A bookshop is a precious thing: a treasure trove of stories, worlds and adventures waiting to be uncovered. Finding a new one when you’re travelling is a thrilling experience and shouting about it is like bookworm philanthropy. So, here goes…
I recently spent a weekend in Prague exploring the ancient cobbled streets of this beautiful city. After taking part in a free walking tour, I scoured the tour company’s city guide for places to explore and grab a bite to eat without being robbed. Tucked away between the adverts, safety guides and Czech language tips, was the Globe Bookshop.
It was listed under the food and drink section as a place to get good food for just a few crowns. But, what it also held within its hallowed walls was Prague’s first English language bookshop. Described as the “literary epicentre” for the city’s expats, it drew me in immediately and I knew I had to visit. The fact it was on the same block as my hotel was a serendipitous sign I could not ignore.
Shelves of magic
The bookshop section of this trendy ensemble is fairly small, but packed with bookish goodness. The serving counter sits a few feet high above the floor, giving the bookseller a perfect perch from which to guard the tomes within.
Tables strewn with classics and contemporary titles sit on a huge vintage rug, while the walls are filled from floor to ceiling with perfectly stacked books. There are a few nooks for reading and writing, and corners decorated with specialist displays.
Stairway to heaven
A wrought iron ladder leads up to a second floor that features more bookshelves and table displays.
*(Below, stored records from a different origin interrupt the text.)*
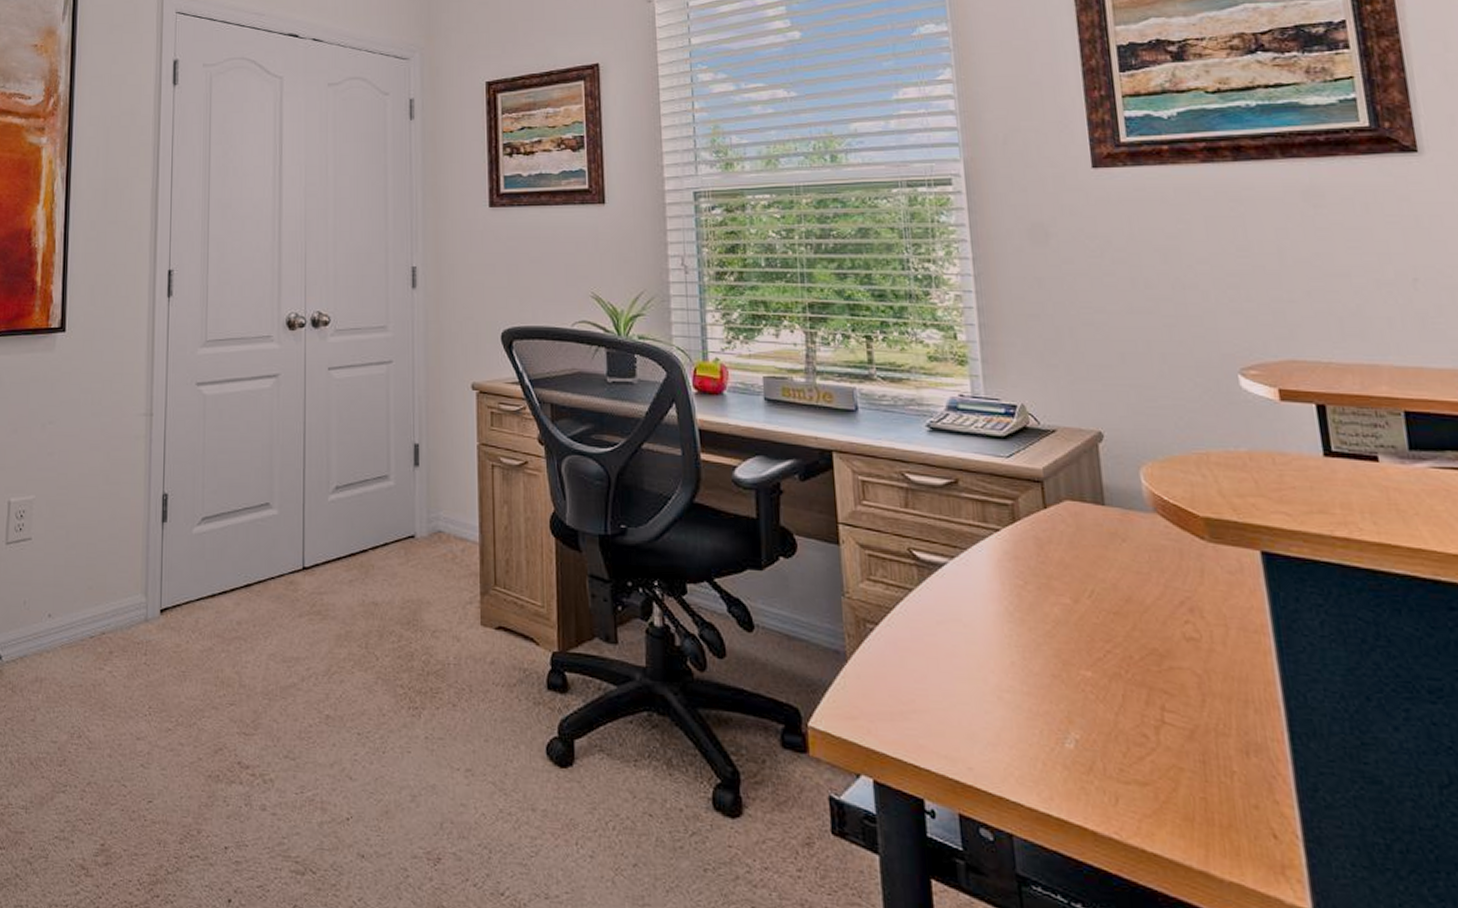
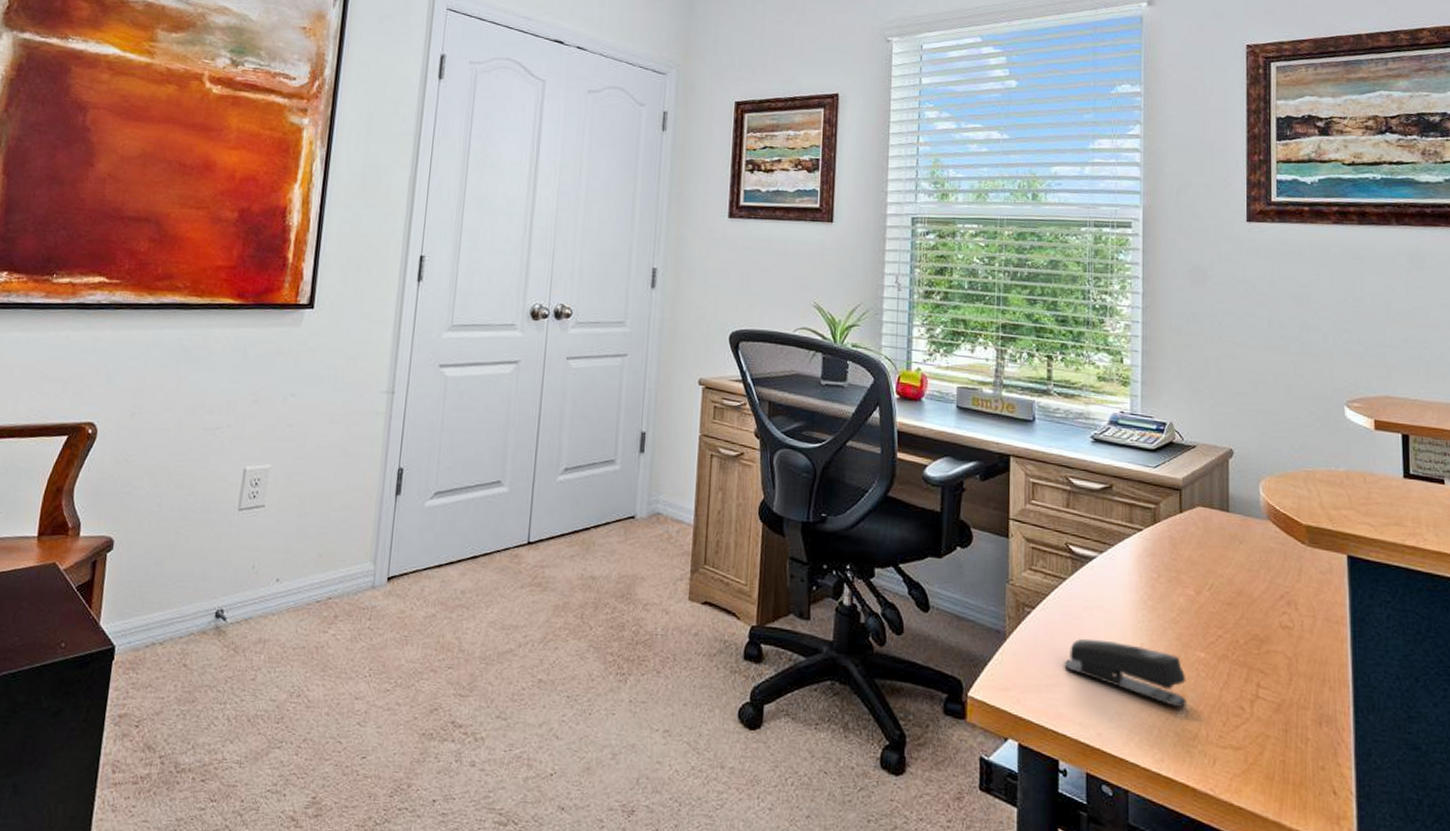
stapler: none [919,657,1076,737] -> present [1064,638,1188,708]

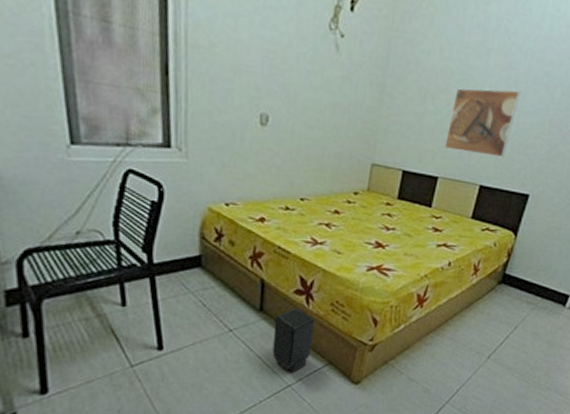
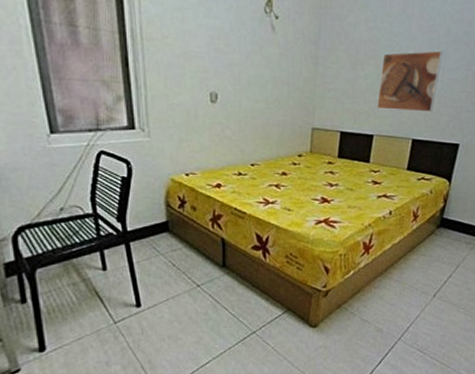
speaker: present [272,307,314,373] -> none [237,261,272,321]

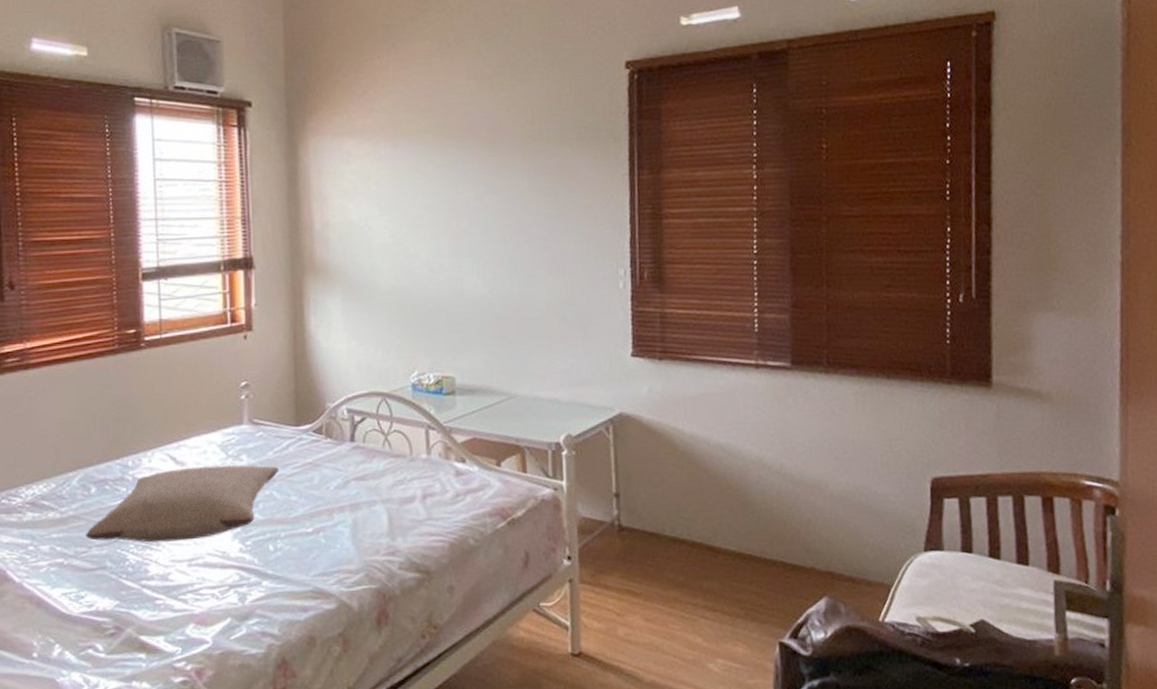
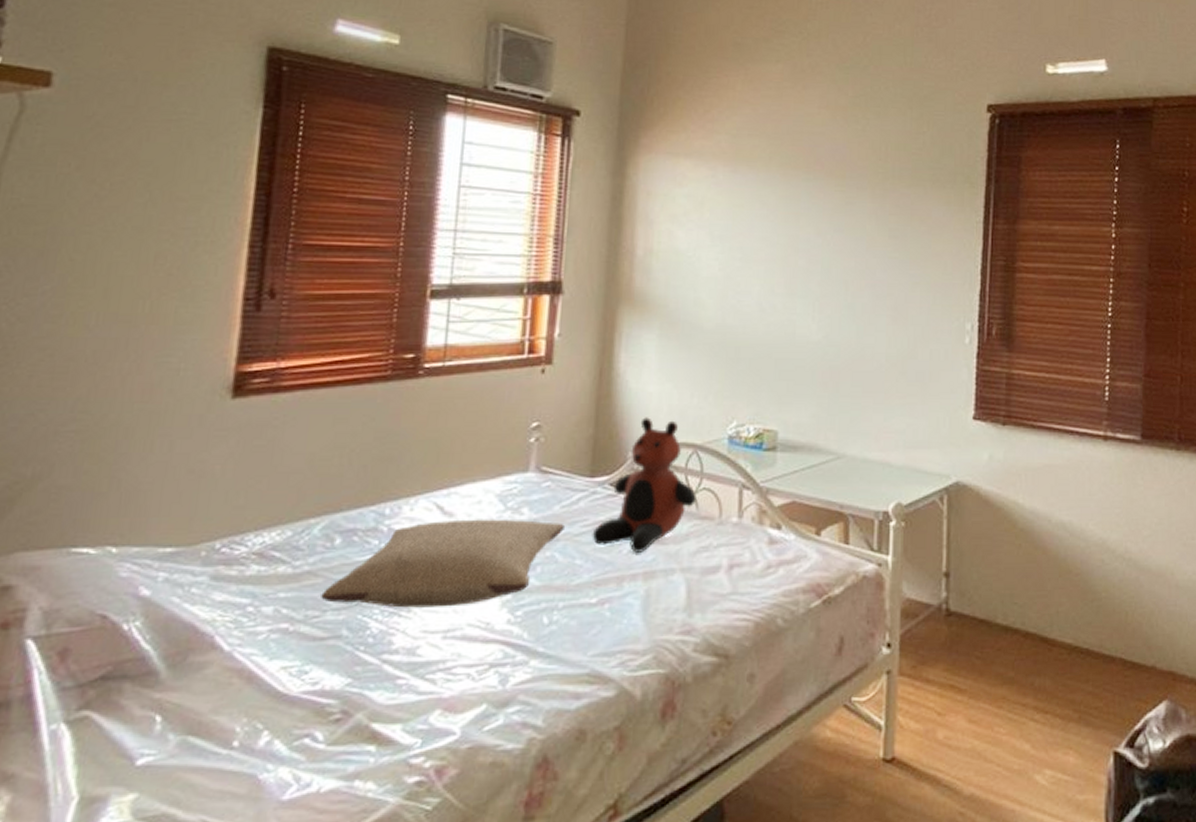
teddy bear: none [302,372,390,488] -> present [592,417,698,553]

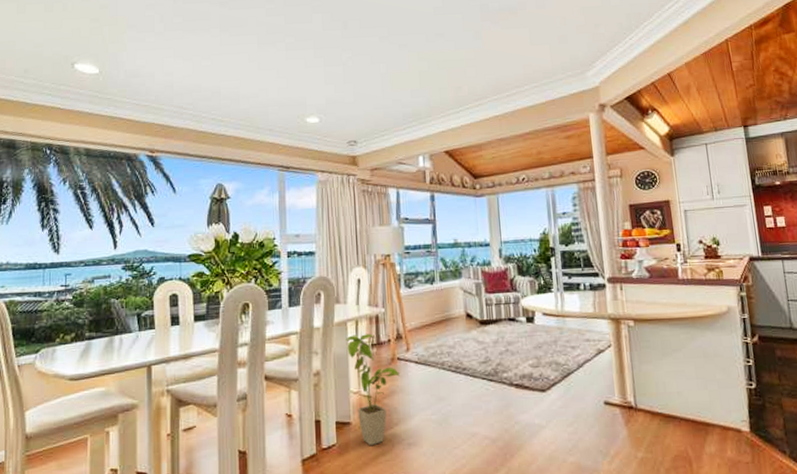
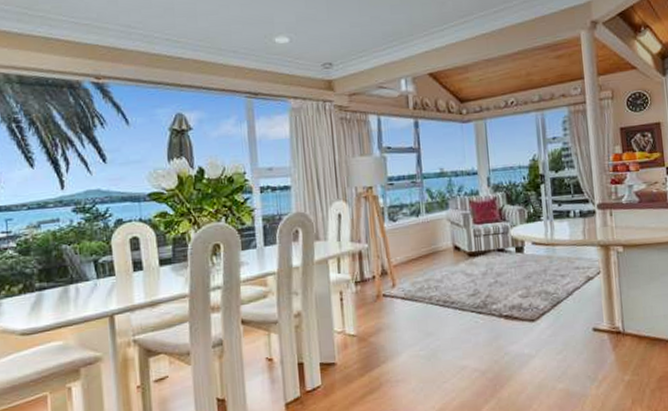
house plant: present [346,334,401,446] -> none [327,271,387,386]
From there, you can look down upon the glory of the ground floor and take in the full expanse of this book-filled land.
Many of these books sit on my shelves at home. I’d read several of them, was familiar with a lot of the others or could easily pick up the newly discovered ones in my local Waterstones.
But, there’s something strangely satisfying about discovering something so familiar in a foreign land. Like the H&M clothes I buy outside the UK (even though the exact same stock is available from my nearest high street), there’s a tingling thrill to importing a book across a border. Those bought there will forever have an exotic quality despite being just as easily purchased on a Saturday afternoon in my hometown. What can I say, I’m an old romantic?
The cafe and bar provide sustenance for famished readers. The menu is quirky but satisfying and the drinks are very reasonably priced.
An outdoor courtyard allows you to enjoy an alfresco read shaded from the baking Czech heat, comfortably nestled at one of the Parisian-style coffee tables. I saw a guy there two days in a row who embodied the very essence of European hipster: hand-rolled cigarettes; unkempt man-bun; skinny jeans; backpack; and a thin, dog-earred book that screamed Hemingway.
Once I’d discovered this little gem, I had to go back to spend my last hours in the city in its secluded courtyard. You really must visit if you’re in Prague.
Just make sure you’re there on a Monday night so you can enjoy the literature quiz.